WHAT IS EXPECTED:
Using the records below, transcribe word for word the stretch from the line that contains "Santos uživo" through the line that contains "الأسعار العالمية وسعر", both end lines included, and nothing else.

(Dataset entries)
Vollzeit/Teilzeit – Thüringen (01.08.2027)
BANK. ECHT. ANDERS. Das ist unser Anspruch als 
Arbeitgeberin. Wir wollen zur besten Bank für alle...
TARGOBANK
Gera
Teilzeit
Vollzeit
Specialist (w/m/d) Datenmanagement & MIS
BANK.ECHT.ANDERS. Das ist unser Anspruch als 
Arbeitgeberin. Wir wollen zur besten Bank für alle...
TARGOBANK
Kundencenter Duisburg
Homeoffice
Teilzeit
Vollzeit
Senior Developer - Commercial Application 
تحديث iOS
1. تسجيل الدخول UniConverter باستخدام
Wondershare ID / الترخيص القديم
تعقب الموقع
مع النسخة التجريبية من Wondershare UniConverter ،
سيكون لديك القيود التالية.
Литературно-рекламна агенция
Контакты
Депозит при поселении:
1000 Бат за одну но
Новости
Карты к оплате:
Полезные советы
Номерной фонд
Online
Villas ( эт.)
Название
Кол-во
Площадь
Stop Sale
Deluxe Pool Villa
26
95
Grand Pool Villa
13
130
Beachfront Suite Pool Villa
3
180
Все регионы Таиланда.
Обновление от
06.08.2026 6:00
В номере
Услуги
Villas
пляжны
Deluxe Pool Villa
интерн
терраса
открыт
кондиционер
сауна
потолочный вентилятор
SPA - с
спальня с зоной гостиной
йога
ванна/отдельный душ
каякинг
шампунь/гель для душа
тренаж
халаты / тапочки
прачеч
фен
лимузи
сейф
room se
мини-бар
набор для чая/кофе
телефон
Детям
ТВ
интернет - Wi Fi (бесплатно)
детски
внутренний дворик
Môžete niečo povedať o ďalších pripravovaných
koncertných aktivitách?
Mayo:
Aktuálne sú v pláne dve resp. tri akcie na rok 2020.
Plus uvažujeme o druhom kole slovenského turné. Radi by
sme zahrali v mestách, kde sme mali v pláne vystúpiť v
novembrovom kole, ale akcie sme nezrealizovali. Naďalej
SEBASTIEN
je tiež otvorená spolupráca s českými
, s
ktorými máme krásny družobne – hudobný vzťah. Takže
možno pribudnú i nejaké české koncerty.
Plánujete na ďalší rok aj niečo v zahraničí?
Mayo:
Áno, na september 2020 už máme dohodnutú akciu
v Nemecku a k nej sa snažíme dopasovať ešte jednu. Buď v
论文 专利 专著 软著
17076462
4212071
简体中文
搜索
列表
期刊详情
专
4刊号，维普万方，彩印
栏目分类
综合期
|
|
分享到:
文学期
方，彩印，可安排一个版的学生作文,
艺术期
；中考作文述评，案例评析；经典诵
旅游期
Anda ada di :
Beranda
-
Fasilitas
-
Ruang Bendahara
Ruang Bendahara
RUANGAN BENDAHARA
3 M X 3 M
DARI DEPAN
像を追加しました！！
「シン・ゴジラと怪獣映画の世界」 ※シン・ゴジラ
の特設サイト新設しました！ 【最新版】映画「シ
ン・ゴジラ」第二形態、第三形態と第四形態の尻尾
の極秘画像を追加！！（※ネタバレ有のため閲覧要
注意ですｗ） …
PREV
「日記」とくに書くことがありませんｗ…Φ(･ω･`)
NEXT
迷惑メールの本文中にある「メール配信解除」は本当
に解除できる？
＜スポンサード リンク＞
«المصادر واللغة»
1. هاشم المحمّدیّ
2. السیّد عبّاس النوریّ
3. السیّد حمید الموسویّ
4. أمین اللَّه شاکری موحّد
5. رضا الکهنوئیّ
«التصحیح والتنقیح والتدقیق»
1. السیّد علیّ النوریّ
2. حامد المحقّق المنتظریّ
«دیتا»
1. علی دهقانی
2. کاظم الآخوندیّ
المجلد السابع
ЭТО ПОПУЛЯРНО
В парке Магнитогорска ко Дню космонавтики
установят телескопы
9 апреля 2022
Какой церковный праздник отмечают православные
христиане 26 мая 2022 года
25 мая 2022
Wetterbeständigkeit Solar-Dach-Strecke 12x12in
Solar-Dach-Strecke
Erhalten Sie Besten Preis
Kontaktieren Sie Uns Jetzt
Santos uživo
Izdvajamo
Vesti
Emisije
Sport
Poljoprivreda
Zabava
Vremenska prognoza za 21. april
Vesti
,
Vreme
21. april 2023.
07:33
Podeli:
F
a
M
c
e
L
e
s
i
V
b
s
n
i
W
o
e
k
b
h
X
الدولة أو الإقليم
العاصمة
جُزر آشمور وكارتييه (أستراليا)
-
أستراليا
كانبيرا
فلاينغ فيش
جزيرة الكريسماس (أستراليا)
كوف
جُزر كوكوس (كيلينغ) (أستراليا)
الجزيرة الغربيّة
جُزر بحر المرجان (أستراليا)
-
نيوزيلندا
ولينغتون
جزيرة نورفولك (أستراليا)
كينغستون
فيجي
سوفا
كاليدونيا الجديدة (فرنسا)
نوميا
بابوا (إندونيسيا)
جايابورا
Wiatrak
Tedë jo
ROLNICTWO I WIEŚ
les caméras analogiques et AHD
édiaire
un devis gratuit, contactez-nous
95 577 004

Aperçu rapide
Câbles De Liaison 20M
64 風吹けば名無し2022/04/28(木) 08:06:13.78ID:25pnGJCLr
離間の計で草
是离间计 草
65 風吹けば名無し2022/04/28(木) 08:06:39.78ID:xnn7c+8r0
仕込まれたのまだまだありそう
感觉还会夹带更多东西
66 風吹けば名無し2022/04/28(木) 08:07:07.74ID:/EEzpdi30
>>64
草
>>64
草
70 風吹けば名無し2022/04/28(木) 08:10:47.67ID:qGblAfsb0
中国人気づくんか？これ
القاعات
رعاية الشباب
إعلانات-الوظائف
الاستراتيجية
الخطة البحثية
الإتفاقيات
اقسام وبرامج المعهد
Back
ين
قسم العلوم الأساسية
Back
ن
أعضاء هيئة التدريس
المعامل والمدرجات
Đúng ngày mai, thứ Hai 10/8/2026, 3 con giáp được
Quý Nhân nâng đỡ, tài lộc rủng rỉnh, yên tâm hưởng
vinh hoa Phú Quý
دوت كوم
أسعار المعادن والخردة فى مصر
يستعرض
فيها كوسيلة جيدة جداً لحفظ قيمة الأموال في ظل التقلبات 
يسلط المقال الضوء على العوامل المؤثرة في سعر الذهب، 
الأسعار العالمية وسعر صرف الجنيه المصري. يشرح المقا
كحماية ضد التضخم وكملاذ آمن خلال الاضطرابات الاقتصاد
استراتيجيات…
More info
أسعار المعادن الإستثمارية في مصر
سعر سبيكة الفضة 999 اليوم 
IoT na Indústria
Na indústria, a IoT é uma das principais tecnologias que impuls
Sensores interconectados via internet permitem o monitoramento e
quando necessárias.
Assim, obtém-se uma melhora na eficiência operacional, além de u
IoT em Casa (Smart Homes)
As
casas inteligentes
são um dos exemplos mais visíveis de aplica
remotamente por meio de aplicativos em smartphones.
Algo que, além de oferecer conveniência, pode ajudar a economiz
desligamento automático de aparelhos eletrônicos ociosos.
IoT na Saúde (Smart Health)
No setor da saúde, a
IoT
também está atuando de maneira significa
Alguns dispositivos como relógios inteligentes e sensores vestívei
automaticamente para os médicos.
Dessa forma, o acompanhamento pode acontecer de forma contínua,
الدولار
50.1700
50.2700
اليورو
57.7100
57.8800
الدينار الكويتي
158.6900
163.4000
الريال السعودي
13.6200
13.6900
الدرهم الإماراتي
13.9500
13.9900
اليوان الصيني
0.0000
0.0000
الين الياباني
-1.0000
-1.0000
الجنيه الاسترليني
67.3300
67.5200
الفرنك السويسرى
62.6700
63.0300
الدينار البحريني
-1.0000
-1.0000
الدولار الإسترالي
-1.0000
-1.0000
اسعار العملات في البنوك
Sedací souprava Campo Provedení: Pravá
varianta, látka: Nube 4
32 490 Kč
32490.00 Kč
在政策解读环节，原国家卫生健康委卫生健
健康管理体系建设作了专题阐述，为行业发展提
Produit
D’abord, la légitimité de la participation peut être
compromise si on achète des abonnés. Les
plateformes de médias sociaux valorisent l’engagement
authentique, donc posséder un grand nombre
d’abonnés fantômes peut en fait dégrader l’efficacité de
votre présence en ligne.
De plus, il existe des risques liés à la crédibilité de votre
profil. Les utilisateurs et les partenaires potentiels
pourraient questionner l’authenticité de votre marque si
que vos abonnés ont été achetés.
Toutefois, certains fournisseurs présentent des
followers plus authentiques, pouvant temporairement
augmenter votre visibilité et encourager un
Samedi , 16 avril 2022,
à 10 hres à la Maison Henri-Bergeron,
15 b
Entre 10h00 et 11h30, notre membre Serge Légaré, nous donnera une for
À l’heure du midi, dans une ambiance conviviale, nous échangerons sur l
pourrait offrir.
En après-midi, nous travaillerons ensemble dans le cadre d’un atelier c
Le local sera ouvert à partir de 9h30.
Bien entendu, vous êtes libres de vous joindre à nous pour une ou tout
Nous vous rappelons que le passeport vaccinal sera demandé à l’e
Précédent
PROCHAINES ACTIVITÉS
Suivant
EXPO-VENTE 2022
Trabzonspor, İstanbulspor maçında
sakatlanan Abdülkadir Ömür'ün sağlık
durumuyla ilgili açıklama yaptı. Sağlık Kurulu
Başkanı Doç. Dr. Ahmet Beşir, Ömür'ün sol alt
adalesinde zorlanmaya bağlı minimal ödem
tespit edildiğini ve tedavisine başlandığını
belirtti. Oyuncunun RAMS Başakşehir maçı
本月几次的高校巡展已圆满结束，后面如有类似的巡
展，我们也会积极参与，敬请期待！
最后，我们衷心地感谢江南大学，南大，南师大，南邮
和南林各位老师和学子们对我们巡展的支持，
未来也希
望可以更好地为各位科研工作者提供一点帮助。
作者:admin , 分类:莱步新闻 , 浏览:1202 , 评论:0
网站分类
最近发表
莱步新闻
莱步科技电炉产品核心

OUTPUT BELOW:
Santos uživo
Izdvajamo
Vesti
Emisije
Sport
Poljoprivreda
Zabava
Vremenska prognoza za 21. april
Vesti
,
Vreme
21. april 2023.
07:33
Podeli:
F
a
M
c
e
L
e
s
i
V
b
s
n
i
W
o
e
k
b
h
X
الدولة أو الإقليم
العاصمة
جُزر آشمور وكارتييه (أستراليا)
-
أستراليا
كانبيرا
فلاينغ فيش
جزيرة الكريسماس (أستراليا)
كوف
جُزر كوكوس (كيلينغ) (أستراليا)
الجزيرة الغربيّة
جُزر بحر المرجان (أستراليا)
-
نيوزيلندا
ولينغتون
جزيرة نورفولك (أستراليا)
كينغستون
فيجي
سوفا
كاليدونيا الجديدة (فرنسا)
نوميا
بابوا (إندونيسيا)
جايابورا
Wiatrak
Tedë jo
ROLNICTWO I WIEŚ
les caméras analogiques et AHD
édiaire
un devis gratuit, contactez-nous
95 577 004

Aperçu rapide
Câbles De Liaison 20M
64 風吹けば名無し2022/04/28(木) 08:06:13.78ID:25pnGJCLr
離間の計で草
是离间计 草
65 風吹けば名無し2022/04/28(木) 08:06:39.78ID:xnn7c+8r0
仕込まれたのまだまだありそう
感觉还会夹带更多东西
66 風吹けば名無し2022/04/28(木) 08:07:07.74ID:/EEzpdi30
>>64
草
>>64
草
70 風吹けば名無し2022/04/28(木) 08:10:47.67ID:qGblAfsb0
中国人気づくんか？これ
القاعات
رعاية الشباب
إعلانات-الوظائف
الاستراتيجية
الخطة البحثية
الإتفاقيات
اقسام وبرامج المعهد
Back
ين
قسم العلوم الأساسية
Back
ن
أعضاء هيئة التدريس
المعامل والمدرجات
Đúng ngày mai, thứ Hai 10/8/2026, 3 con giáp được
Quý Nhân nâng đỡ, tài lộc rủng rỉnh, yên tâm hưởng
vinh hoa Phú Quý
دوت كوم
أسعار المعادن والخردة فى مصر
يستعرض
فيها كوسيلة جيدة جداً لحفظ قيمة الأموال في ظل التقلبات 
يسلط المقال الضوء على العوامل المؤثرة في سعر الذهب، 
الأسعار العالمية وسعر صرف الجنيه المصري. يشرح المقا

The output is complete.